----- Extract

Those principles include:

  • Suicide is generally preventable – suicidality is a diagnosable and treatable mental health condition.
  • Suicide is a public health issue.
  • Mental health and physical health are equal and inextricably linked as components of overall health.
  • Suicide shares risk factors with substance abuse, bullying and harassment, traumatic events (including sexual abuse, violence, post-traumatic stress), as well as other mental health conditions.
  • Consumers of mental health services, and survivors of suicide and suicide attempts, need to be actively involved in planning, implementing, and evaluating suicide prevention activities.

 

 

This Platform maintains the ongoing commitment to the fundamental principle that everyone has a role in suicide prevention. As in the past edition, each Vermont goal is structured to include strategies in which people, at all levels of society, can play a part. We invite you to read on, and find your role. JoEllen Tarallo-Falk, Ed.D., MCHES, FASHA
 Director, Vermont Suicide Prevention Center 
Executive Director, Center for Health and Learning   National Strategy for Suicide Prevention The Vermont Suicide Prevention Platform is aligned with the National Strategy for Suicide Prevention (NSSP) – a document issued by the Office of the U.S. Surgeon General and the National Action Alliance for Suicide Prevention that provides a guide for organized prevention efforts for the United States.   One of the central tenets of the NSSP, that Vermont embraces, is that everyone – businesses, educators, health care institutions, government, communities, and every single American – has a role in preventing suicide and creating a healthier nation. Prevention must be woven into all areas of our lives.   Due to the dramatic growth of activity in the field of suicide prevention since the first National Strategy was issued in 2001, the Surgeon General and the Action Alliance revised and updated the document in 2012. In that intervening decade, much progress was made in increased training of clinicians and community members in 
detection of suicide risk and appropriate response, and enhanced communication and collaboration between 
public and private sectors on suicide prevention.   The 2012 strategy revision reflects the major developments in suicide prevention, research, and practice, including:  
  • An increased understanding of the link between suicide and other health issues. Ongoing research continues to confirm that health conditions such as mental illness and substance abuse, as well as traumatic or violent events, can influence a person’s risk of suicide later in life. Research suggests that connectedness can help protect individuals from a wide range of health problems, including suicide risk.
  • New knowledge on groups at increased risk. Research continues to suggest important differences among various demographics in regards to suicidal thoughts and behaviors.
  • Evidence of the effectiveness of suicide prevention interventions. New evidence suggests that a number of interventions, such as behavior therapy, crisis lines and follow-up are particularly useful.
  • Increased recognition of the value of comprehensive and coordinated services. Combining new methods of treatment for suicidal patients with prompt patient follow-up after discharge from the hospital is an effective suicide prevention method.
The 2012 NSSP outlines four strategic directions comprised of 13 goals and 60 objectives that are meant to 
work together:
  1. Create supportive environments that promote healthy and empowered individuals, families, and communities
  2. Enhance clinical and community preventive services
  3. Promote the availability of timely treatment and support services
  4. Improve suicide prevention surveillance collection, research, and evaluation
The eleven goals of the Vermont Platform fall within these strategic directions, as the state 
commits to implementing policies and programs with the strongest evidence, built on the most up-to-date knowledge base and solid, ongoing evaluation. The Vermont Platform strives to guide the state, via 
multiple interwoven strategies, to that most important 
destination: Everyone has a role in preventing suicides.

----------
----- Listed entries

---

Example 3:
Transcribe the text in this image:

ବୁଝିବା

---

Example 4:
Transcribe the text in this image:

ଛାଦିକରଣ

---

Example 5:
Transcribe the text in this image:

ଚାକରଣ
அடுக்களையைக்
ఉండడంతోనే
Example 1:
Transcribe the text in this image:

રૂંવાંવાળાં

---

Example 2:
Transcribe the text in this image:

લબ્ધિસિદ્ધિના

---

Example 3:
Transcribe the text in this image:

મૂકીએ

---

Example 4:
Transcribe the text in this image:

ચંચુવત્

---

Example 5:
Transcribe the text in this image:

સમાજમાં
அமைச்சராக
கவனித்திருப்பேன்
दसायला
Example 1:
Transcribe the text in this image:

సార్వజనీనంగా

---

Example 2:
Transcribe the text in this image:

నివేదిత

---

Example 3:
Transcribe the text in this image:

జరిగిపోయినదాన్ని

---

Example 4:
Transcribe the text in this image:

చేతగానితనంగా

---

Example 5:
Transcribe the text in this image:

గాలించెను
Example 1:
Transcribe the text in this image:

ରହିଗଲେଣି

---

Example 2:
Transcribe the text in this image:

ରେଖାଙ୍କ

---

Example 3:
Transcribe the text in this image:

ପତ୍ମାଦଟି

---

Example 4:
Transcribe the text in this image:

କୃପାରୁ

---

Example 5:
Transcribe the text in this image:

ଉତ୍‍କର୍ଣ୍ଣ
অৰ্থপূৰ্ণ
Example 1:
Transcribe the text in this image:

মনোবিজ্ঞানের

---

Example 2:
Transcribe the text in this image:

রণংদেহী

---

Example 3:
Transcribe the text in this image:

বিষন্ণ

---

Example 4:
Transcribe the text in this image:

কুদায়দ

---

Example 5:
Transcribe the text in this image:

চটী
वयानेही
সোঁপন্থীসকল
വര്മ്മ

----------

_What is required_:
Can you rewrite the passage of the Vermont suicide prevention text that begins at "The 2012 NSSP" and stops after "in preventing suicides.", putting "strategic priorities" in place of "strategic directions"?

_Answer section_:
The 2012 NSSP outlines four strategic priorities comprised of 13 goals and 60 objectives that are meant to 
work together:
  1. Create supportive environments that promote healthy and empowered individuals, families, and communities
  2. Enhance clinical and community preventive services
  3. Promote the availability of timely treatment and support services
  4. Improve suicide prevention surveillance collection, research, and evaluation
The eleven goals of the Vermont Platform fall within these strategic priorities, as the state 
commits to implementing policies and programs with the strongest evidence, built on the most up-to-date knowledge base and solid, ongoing evaluation. The Vermont Platform strives to guide the state, via 
multiple interwoven strategies, to that most important 
destination: Everyone has a role in preventing suicides.